EXTRACT TO READ

"""

Gabriela (2024)
Gabriela (2024)

Genre: Drama and Short Running Time: 16 min.

Release Date: March 21st, 2024 MPAA Rating: Not Rated

Director: Evelyn Lorena Actors: Evelyn Lorena, Maria Telon, Viktor White




ho shall I be?” Inspired by her supportive father, Gabriela (Evelyn Lorena) plans to join a swim team in America … one day. But it’s not exactly a free activity; the nicer venues (like country clubs) are exclusive, with costly memberships. And it’s no secret that Gabriela’s lineage (she’s of Guatemalan descent, though that isn’t specified onscreen) poses a threat to any ease of potential success; her mother blatantly states that the girl’s whiter skin is a fortunate trait, allowing her to claim she’s Italian, rather than latino, which could doom her to a meager trade in selling tamales.

“Why do you have to prove yourself?” Despite the location and finances of her upbringing, as well as a crushingly standard lack of resources, Gabriela appears deterred only on the outside; when she’s not forced into household duties, she’s dreaming of competitive swimming. Yet the notes of encouragement from her boyfriend, suggesting that she shouldn’t care what others think, and that she shouldn’t settle for a life of mediocrity or ambiguity, to instead pursue her desires, rings somewhat hollow. The situations people are born into tend to hold an absolutely massive, staggering influence on their outcomes; ancestry can be a curse. Additionally, though undefined, Gabriela had to contend with health issues (a reflection of the filmmaker’s personal straits) and a documentation predicament, which are entirely separate issues of unpredictable, external oppression.

"""

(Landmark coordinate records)
"""

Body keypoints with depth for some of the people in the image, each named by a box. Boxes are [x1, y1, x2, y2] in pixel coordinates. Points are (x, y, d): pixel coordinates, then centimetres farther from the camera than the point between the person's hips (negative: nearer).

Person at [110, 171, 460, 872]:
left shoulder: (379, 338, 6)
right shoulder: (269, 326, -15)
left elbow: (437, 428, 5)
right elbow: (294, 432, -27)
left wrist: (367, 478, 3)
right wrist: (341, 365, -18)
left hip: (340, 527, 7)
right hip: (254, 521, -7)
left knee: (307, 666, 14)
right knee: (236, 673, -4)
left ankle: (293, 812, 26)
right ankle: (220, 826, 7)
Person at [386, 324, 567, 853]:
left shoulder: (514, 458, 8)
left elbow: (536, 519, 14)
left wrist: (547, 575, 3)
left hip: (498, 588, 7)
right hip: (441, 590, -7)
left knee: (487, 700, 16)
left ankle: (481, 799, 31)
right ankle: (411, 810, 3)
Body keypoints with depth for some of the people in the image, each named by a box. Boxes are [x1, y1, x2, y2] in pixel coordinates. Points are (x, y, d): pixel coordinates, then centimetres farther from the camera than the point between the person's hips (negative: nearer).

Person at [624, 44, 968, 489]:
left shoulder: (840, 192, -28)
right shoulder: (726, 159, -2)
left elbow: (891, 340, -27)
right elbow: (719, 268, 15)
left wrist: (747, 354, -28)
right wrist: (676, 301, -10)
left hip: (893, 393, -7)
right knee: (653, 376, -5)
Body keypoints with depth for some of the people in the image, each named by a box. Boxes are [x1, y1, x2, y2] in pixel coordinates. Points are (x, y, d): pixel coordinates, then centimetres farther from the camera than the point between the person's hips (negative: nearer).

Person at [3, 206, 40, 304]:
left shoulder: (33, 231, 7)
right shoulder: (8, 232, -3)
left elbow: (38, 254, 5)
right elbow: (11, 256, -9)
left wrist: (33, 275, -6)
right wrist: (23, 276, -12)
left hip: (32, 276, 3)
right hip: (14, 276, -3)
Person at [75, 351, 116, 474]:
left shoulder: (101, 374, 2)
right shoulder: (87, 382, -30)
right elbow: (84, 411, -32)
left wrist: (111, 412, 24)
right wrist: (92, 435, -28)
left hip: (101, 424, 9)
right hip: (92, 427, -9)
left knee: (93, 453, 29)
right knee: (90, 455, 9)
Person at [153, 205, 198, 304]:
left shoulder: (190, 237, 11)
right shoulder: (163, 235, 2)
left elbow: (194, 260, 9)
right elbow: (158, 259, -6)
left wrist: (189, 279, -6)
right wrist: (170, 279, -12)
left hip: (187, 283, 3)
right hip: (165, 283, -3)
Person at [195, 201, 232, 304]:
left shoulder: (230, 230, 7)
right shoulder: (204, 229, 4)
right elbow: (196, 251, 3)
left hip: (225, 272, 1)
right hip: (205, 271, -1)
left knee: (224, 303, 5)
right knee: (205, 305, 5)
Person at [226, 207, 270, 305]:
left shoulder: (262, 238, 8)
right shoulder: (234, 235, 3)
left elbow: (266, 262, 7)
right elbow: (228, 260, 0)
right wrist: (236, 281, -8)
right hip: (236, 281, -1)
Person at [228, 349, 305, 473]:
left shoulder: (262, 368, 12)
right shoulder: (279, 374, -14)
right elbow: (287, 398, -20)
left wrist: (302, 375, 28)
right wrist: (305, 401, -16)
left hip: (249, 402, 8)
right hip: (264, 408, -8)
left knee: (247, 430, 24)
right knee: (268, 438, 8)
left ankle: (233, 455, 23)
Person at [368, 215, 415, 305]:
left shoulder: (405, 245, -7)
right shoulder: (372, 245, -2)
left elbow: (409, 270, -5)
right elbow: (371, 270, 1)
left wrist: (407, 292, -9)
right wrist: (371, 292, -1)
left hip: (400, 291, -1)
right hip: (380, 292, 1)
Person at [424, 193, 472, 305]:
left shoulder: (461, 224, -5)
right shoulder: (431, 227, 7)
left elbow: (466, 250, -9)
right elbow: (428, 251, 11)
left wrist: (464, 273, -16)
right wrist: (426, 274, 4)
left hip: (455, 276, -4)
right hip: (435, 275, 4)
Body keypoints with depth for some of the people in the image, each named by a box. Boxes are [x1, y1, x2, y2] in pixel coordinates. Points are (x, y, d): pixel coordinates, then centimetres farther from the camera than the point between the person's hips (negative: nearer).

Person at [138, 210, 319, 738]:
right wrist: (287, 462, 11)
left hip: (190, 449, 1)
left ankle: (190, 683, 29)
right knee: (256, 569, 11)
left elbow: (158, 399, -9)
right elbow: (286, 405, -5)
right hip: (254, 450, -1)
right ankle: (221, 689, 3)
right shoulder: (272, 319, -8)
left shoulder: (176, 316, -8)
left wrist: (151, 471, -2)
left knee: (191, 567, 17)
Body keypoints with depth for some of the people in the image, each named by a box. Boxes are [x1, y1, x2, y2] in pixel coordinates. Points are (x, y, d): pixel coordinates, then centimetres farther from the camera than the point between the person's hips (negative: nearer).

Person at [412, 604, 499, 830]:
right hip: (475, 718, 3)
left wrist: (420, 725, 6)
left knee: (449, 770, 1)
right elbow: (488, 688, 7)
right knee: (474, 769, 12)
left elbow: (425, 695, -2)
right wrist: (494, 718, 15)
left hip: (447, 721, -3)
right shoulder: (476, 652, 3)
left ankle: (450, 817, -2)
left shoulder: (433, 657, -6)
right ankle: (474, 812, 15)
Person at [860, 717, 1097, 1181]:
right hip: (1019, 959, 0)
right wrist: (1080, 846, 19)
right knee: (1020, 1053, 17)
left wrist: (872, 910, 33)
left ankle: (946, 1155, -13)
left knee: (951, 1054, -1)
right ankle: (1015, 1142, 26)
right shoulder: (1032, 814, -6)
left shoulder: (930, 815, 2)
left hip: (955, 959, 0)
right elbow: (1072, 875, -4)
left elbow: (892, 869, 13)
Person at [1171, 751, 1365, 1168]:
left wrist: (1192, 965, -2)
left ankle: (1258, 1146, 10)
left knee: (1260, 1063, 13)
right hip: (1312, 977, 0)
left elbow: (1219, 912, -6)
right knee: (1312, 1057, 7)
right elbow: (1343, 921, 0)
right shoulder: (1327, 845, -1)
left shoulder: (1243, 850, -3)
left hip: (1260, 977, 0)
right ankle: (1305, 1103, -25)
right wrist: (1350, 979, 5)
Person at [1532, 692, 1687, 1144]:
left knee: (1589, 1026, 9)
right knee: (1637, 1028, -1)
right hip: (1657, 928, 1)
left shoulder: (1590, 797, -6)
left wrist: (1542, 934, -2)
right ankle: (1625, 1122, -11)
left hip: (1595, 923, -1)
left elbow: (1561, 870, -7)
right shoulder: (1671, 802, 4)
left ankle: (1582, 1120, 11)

"""

TASK DESCRIPTION
Please reproduce the part of the Gabriela review that opens with the words "Genre: Drama and" and closes with "in selling tamales.".

FINISHED EXERCISE
Genre: Drama and Short Running Time: 16 min.

Release Date: March 21st, 2024 MPAA Rating: Not Rated

Director: Evelyn Lorena Actors: Evelyn Lorena, Maria Telon, Viktor White




ho shall I be?” Inspired by her supportive father, Gabriela (Evelyn Lorena) plans to join a swim team in America … one day. But it’s not exactly a free activity; the nicer venues (like country clubs) are exclusive, with costly memberships. And it’s no secret that Gabriela’s lineage (she’s of Guatemalan descent, though that isn’t specified onscreen) poses a threat to any ease of potential success; her mother blatantly states that the girl’s whiter skin is a fortunate trait, allowing her to claim she’s Italian, rather than latino, which could doom her to a meager trade in selling tamales.